Billy Donovan został zatrudniony na stanowisko głównego trenera Chicago Bulls. Po pięciu latach pracy w Oklahomie, 55-letni Donovan postanowił nie przedłużać umowy z klubem Thunder. Niemal natychmiast po tej decyzji, stał się smakowitym kąskiem na giełdzie trenerskich nazwisk. Arturas Karnisovas, wiceprezydent klubu do spraw koszykarskich ruchów, bardzo chciał mieć go w Bulls. Nakreślił przed Donovanem wizję tworzenia czegoś wyjątkowego z młodym i utalentowanym składem, w organizacji o randze kultowej.

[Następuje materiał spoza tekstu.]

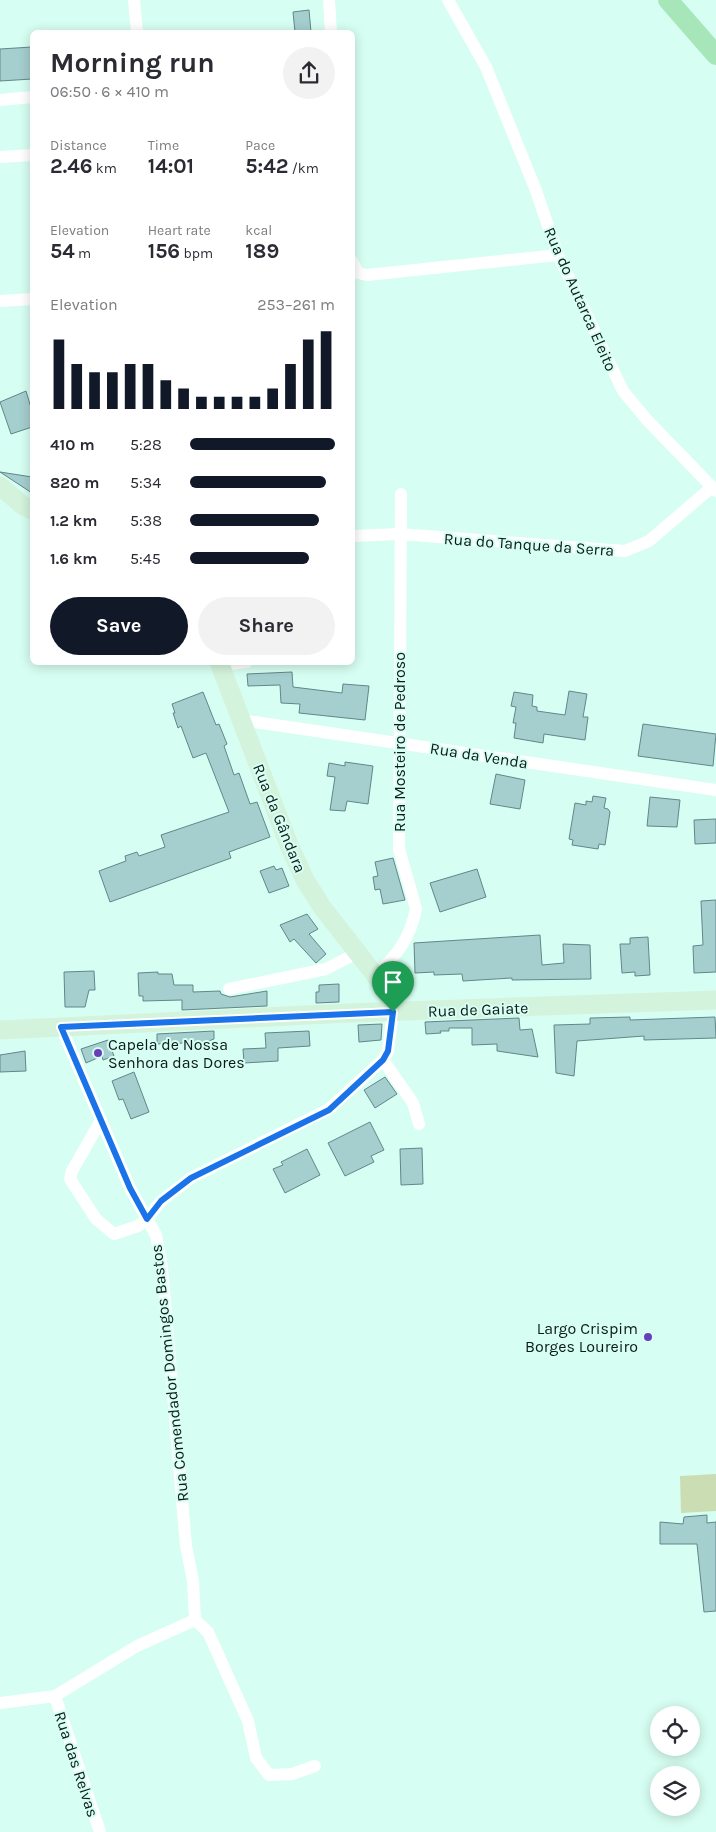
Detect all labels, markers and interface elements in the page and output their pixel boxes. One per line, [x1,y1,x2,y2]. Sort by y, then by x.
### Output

Karnisovas i Marc Eversley, menadżer Bulls, uznali, że to czego Donovan dokonał w Oklahomie, jest dobrym świadectwem jego trenerskiego kunsztu.
W swoim pierwszym roku pracy z Thunder, Donovan poprowadził drużynę aż do Finału Konferencji Zachodniej. Był to jednocześnie ostatni sezon Kevina Duranta w drużynie. Potem za każdym razem meldował się w postseason, ale kończył swoją przygodę na pierwszej rundzie. W tych rozgrywkach, skazywani na niebyt, Thunder stali się jedną z rewelacji rozgrywek. Bez problemów weszli do play-offs, a tam, dopiero po siedmiu meczach, odpadli z Houston Rockets.
Łączny bilans Donovana z pięcioletniej pracy w Oklahomie wynosi 243:157. Przed rozpoczęciem kariery w NBA, pracował w NCAA z drużyną Florida Gators, z którą sięgnął po dwa mistrzostwa (2006, 2007).
Bulls z kolei, w ostatnich pięciu latach byli w play-offach tylko raz (2017). Klub liczy, że zatrudnienie nowego trenera, pomoże wyciągnąć drużynę z przeciętności. Ostatnie dwa pełne sezony Byków, kończyły się bilansami 22:60 i 27:55. W tych, skróconych rozgrywkach, drużyna osiągnęła bilans 22:43. W ekipie są młodzi Zach LaVine, Lauri Markkanen, Coby White i Wendell Carter Jr. Bulls mają do wykorzystania także czwarty wybór w tegorocznym drafcie.